Re: [math-fun] Random slice of a cube
On 2017-10-08 21:16, Keith F. Lynch wrote:
James Propp <jamespropp@gmail.com> wrote:
If I choose a random plane that intersects a cube, creating a polygon, how many sides does the polygon have on average?
(The most lowbrow way to define the probability measure I have in mind when I say "random plane" is to circumscribe a sphere of radius r around the cube with center O. Choose a point uniformly P at random on the sphere, and now choose a point Q uniformly at random on segment OP. ....)
What about choosing three points independently and uniformly on a sphere that encloses the cube, and using the plane defined by those three points, skipping any planes that don't intersect the cube? Would that get you the same answer?
I am not a visual thinker. I'm not even sure what numbers of sides the polygon could have. It can obviously have 3, 4, or 6. I doubt it can have more than 6, but I'm not sure. I'm even less sure whether it can have 5. gosper.org/pentagonal cubeslice.png --rwg
I would ask, not what the average number of sides is, but the proportion of each number of sides. That way I can quickly get any of countless possible means, including the arithmetic mean, geometric mean, harmonic mean, mode, median, root-mean-square, etc. Maybe some of them are more interesting than others. Also, what's the distribution of areas of the intersection? And what are the answers to the same questions for the other four regular solids, and for the sphere? Similarly in other dimensions.
When I was initially thinking about the problem, I wasn't sure there were pentagonal cross-section, but then I realized that there were, by continuity. Once you have a hexagonal cross-section, you can perturb the cutting plane slightly, so that it's in general position. Then, as you translate the plane perpendicular to itself, the moving plane never meets more than one vertex of the cube at a time, so the transition-events all become of the form "one edge shrinks to length zero", with the number of sizes of the polygon decreasing by exactly 1. I like Keith's suggestion that one looks at the probabilities, and not just the mean. It would be interesting if the distribution failed to be unimodal; e.g., if pentagons were rarer than both hexagons and quadrilaterals. Jim Propp On Mon, Oct 9, 2017 at 1:15 AM, Bill Gosper <billgosper@gmail.com> wrote:
On 2017-10-08 21:16, Keith F. Lynch wrote:
James Propp <jamespropp@gmail.com> wrote:
If I choose a random plane that intersects a cube, creating a polygon, how many sides does the polygon have on average?
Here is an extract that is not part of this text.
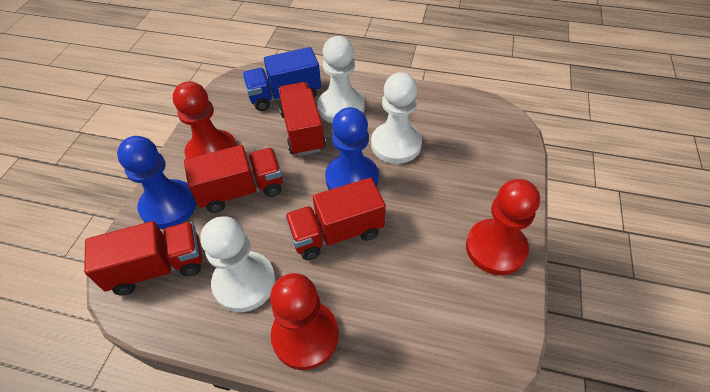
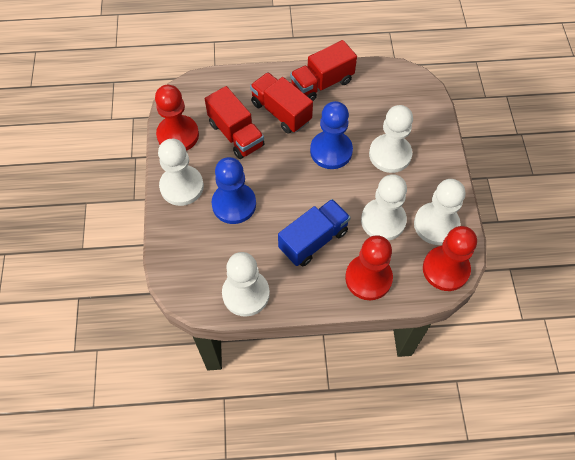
red truck: [84,221,202,295] [184,145,283,213] [279,82,326,156] [285,178,386,260] = 4 -> [205,86,265,159] [250,72,313,133] [290,40,357,101] = 3
white pawn: [201,216,276,312] [317,36,365,123] [371,72,422,164] = 3 -> [158,139,204,206] [222,252,270,317] [361,174,407,241] [369,105,413,173] [414,179,465,245] = 5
(The most lowbrow way to define the probability measure I have in mind when I say "random plane" is to circumscribe a sphere of radius r around the cube with center O. Choose a point uniformly P at random on the sphere, and now choose a point Q uniformly at random on segment OP. ....)
What about choosing three points independently and uniformly on a sphere that encloses the cube, and using the plane defined by those three points, skipping any planes that don't intersect the cube? Would that get you the same answer?
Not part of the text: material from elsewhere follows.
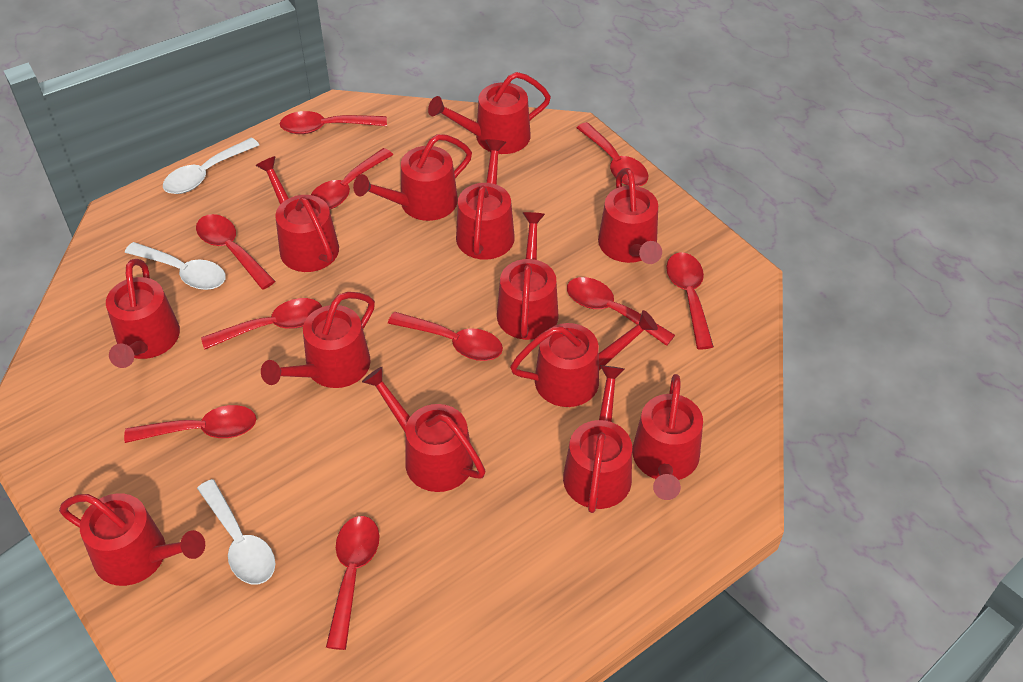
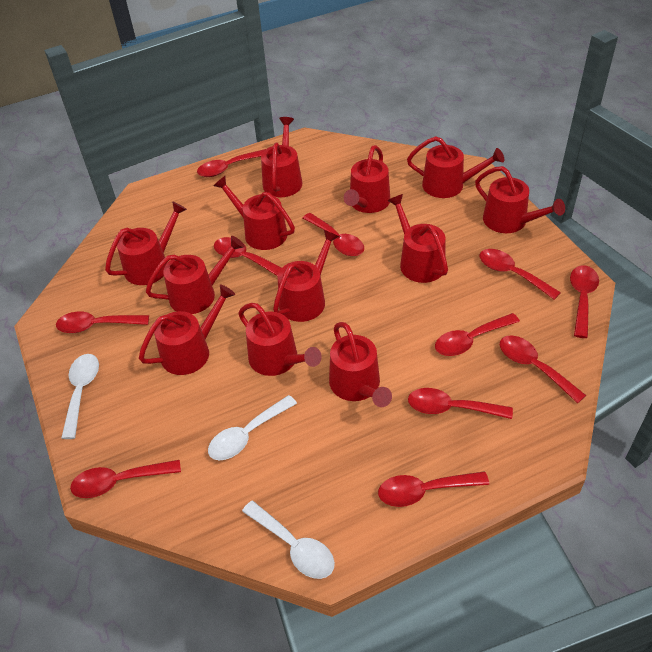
red spoon: [124,405,256,443] [196,214,275,290] [201,298,322,349] [280,111,387,134] [311,148,393,210] [326,516,379,650] [388,312,503,361] [567,277,675,346] [577,122,648,186] [666,252,714,349] = 10 -> [56,312,149,333] [70,460,181,498] [197,149,266,177] [214,237,281,276] [303,213,364,256] [378,471,489,507] [408,388,513,419] [435,313,520,356] [480,249,561,300] [500,335,586,403] [570,266,599,338] = 11
red watering can: [59,493,205,586] [106,259,180,368] [255,156,339,272] [261,292,375,388] [353,134,472,221] [362,367,486,492] [428,72,551,154] [456,139,515,260] [497,212,559,340] [510,310,658,407] [563,365,632,513] [598,168,662,264] [632,374,703,500] = 13 -> [105,202,187,285] [139,285,235,375] [145,236,245,314] [214,176,295,250] [238,303,322,376] [261,117,302,197] [273,230,339,322] [329,322,392,407] [344,145,390,213] [388,194,448,283] [407,136,504,198] [475,166,565,233] = 12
I am not a visual thinker. I'm not even sure what numbers of sides the polygon could have. It can obviously have 3, 4, or 6. I doubt it can have more than 6, but I'm not sure. I'm even less sure whether it can have 5. gosper.org/pentagonal cubeslice.png --rwg
I would ask, not what the average number of sides is, but the proportion of each number of sides. That way I can quickly get any of countless possible means, including the arithmetic mean, geometric mean, harmonic mean, mode, median, root-mean-square, etc. Maybe some of them are more interesting than others. Also, what's the distribution of areas of the intersection? And what are the answers to the same questions for the other four regular solids, and for the sphere? Similarly in other dimensions.